1. Anasayfa
  2. Yargıtay 14. Hukuk Dairesi

Yargıtay 14. Hukuk Dairesi E: 2008/4480 K: 2008/5239 T: 17.04.2008


Diğer irtifaklarda olduğu gibi kuşkusuz, mecra irtifakı da özünü komşuluk hukukundan alır ve yine diğer irtifaklarda olduğu gibi kesintisizlik ilkesinin mecra irtifakında da gözetilmesi zorunludur.

Dava, Türk Medeni Kanunu’nun 744. maddesine dayanılarak elektrik hattı mecrası tesisi istemi ile açılmıştır. Davalı, davanın reddini savunmuştur.
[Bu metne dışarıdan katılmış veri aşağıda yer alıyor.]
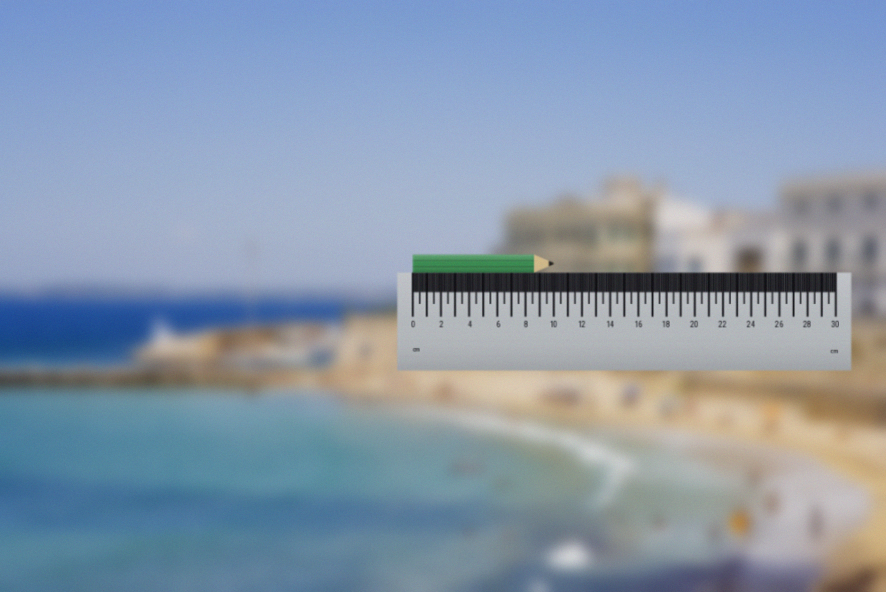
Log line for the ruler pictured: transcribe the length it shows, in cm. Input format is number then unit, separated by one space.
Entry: 10 cm
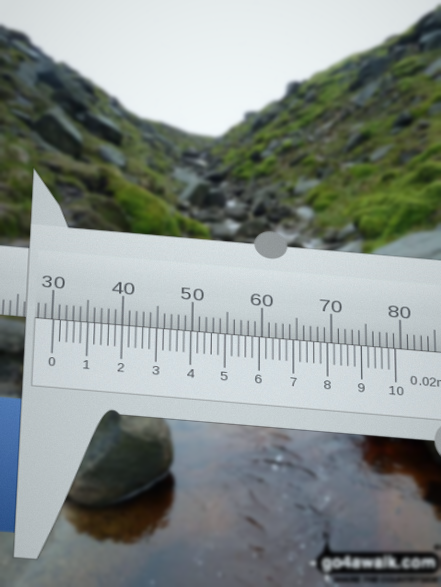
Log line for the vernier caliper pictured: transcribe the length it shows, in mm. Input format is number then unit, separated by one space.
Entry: 30.2 mm
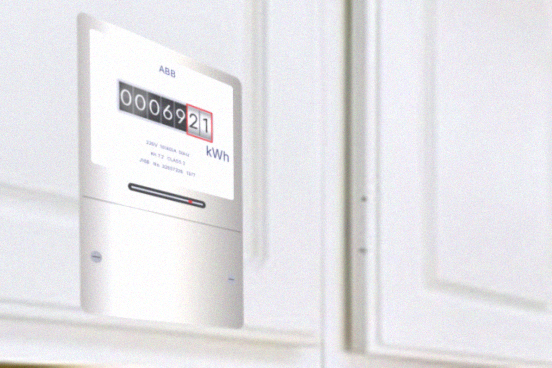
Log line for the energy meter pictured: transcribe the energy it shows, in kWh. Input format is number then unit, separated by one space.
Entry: 69.21 kWh
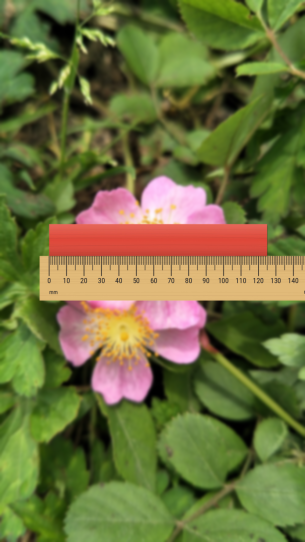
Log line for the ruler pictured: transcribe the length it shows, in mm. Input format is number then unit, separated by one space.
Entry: 125 mm
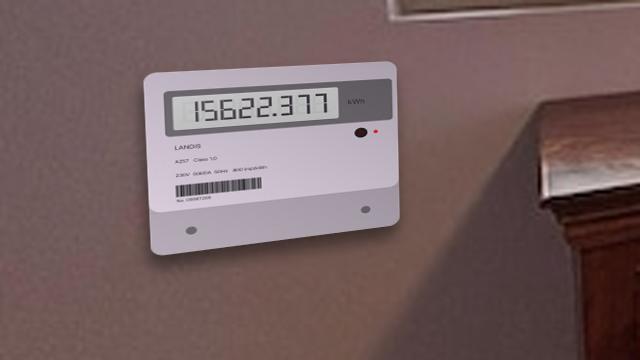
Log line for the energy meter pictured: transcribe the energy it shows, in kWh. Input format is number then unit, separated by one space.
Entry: 15622.377 kWh
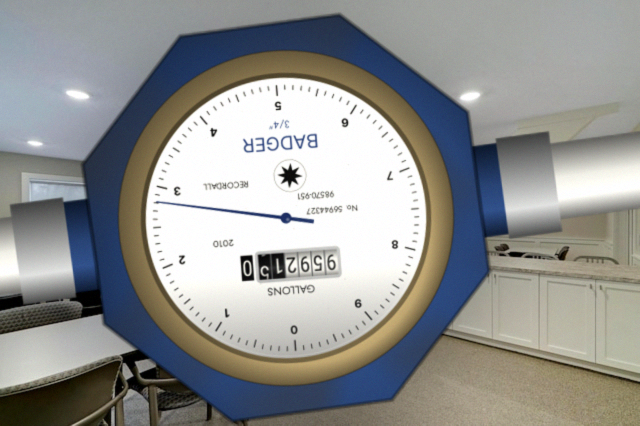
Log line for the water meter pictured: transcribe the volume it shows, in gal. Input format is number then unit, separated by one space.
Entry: 9592152.8 gal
Mahkemece, dava kabul edilmiş, bilirkişinin 25.09.2006 tarihli krokisinde A harfi ile gösterilen 3.40 m2 direk alanına ait davalı tapusunun iptali ile davacı adına tesciline, 332.06 m2’lik kısımda irtifak hakkı tesisine karar verilmiştir. Hükmü, davalı temyiz etmiştir.
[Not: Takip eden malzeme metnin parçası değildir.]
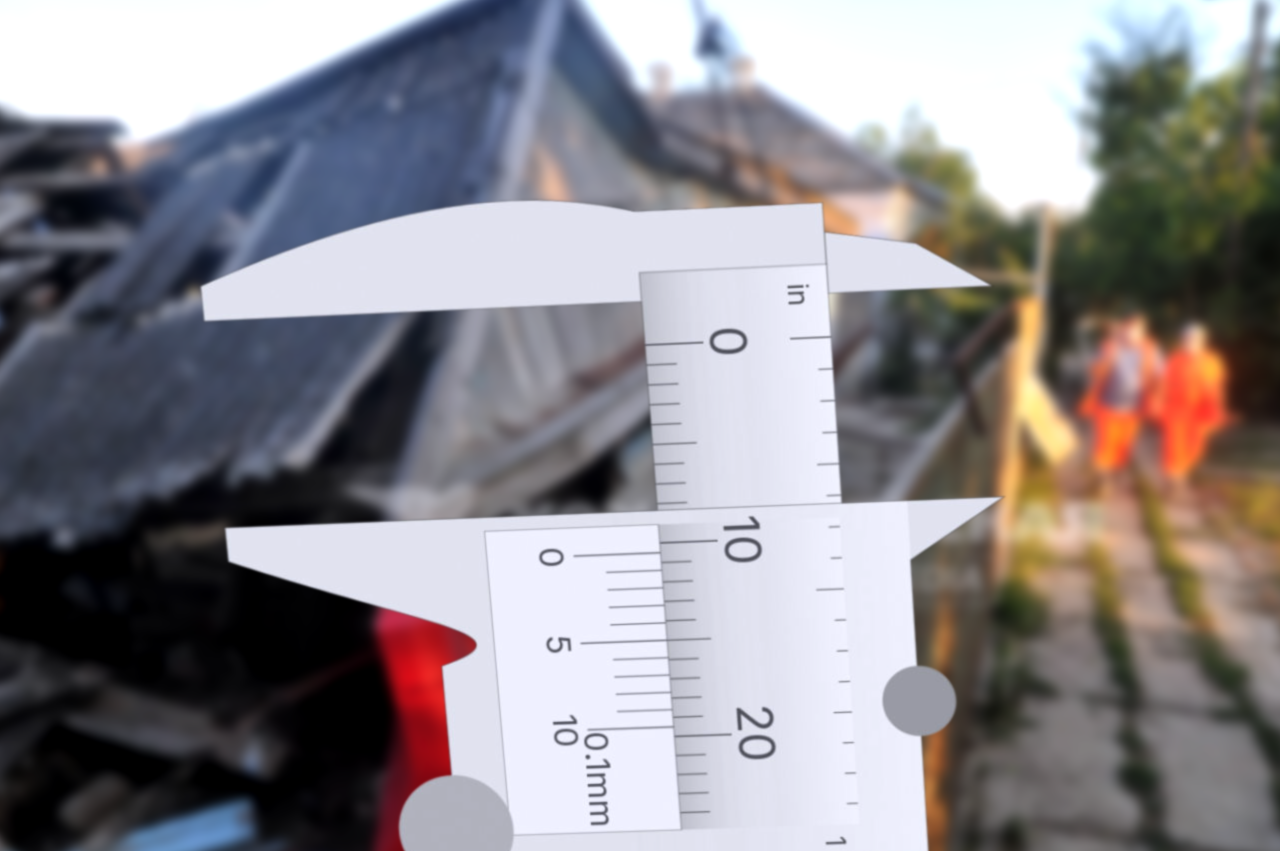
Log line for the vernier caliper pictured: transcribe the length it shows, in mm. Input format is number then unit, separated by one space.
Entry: 10.5 mm
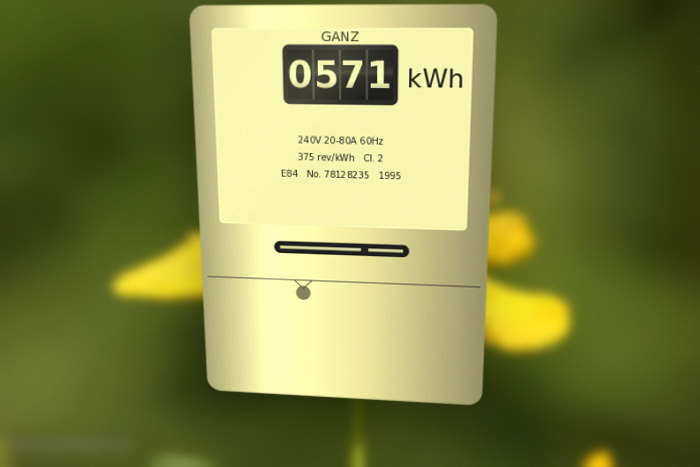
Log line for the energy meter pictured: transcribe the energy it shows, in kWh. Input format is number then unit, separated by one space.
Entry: 571 kWh
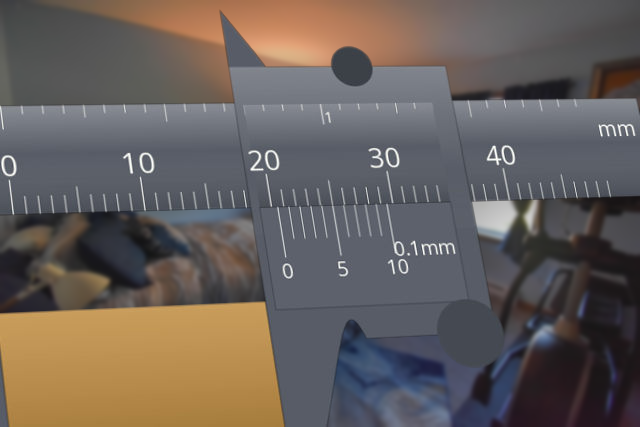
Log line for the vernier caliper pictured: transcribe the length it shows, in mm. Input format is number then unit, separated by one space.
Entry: 20.5 mm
Gerçekten, Türk Medeni Kanununun 744. maddesi uyarınca “her taşınmaz maliki zararın tamamının önceden ödenmesi koşulu ile su yolu, kurutma kanalı, gaz ve benzerlerine ait boruların, elektrik hat ve kablolarının başka yerden geçirilmeleri olanaksız veya aşırı ölçüde masraflı olduğu takdirde kendi arazisinin altından veya üstünden geçirilmesine katlanmakla yükümlüdür…” Diğer irtifaklarda olduğu gibi kuşkusuz, mecra irtifakı da özünü komşuluk hukukundan alır ve yine diğer irtifaklarda olduğu gibi kesintisizlik ilkesinin mecra irtifakında da gözetilmesi zorunludur.

Somut olayda; davacı maliki olduğu 701 parselde kum ocağı tesisi kurduğunu, enerji ihtiyacı içinde olması nedeniyle elektrik mecra irtifakı istediğini ileri sürdüğüne göre öncelikle enerjinin alınacağı yerden davacıya ait 701 parsele kadar TEK. tarafından onaylandığı belirtilen proje güzergahındaki bütün parseller davada taraf durumunu almalı, bu güzergah dahilinde olacaksa davacıya, akti mecra irtifakı tesis etmek üzere mehil verilmeli, davacı akti mecra irtifakı kurarsa güzergahtaki bütün parseller dikkate alınarak kesintisiz mecra kurulmalıdır.

Mecra irtifakının kesintisizlik ilkesinin ihlali suretiyle hüküm tesisi doğru olmamıştır. Kabule göre de, mecra irtifak bedeli davalıya ödenmek üzere önceden dosyaya depo ettirilmeden davalıya yeni bazı külfetler yükler şekilde tahsil hükmü kurulması, bu tür davalarda yükümlü taşınmaz malikinin davanın niteliği gereği yargılama giderlerinden sorumlu tutulamayacağı göz ardı edilerek davalının yargılama giderleri ile sorumlu kılınması da yanlıştır. Karar bu nedenlerle bozulmalıdır.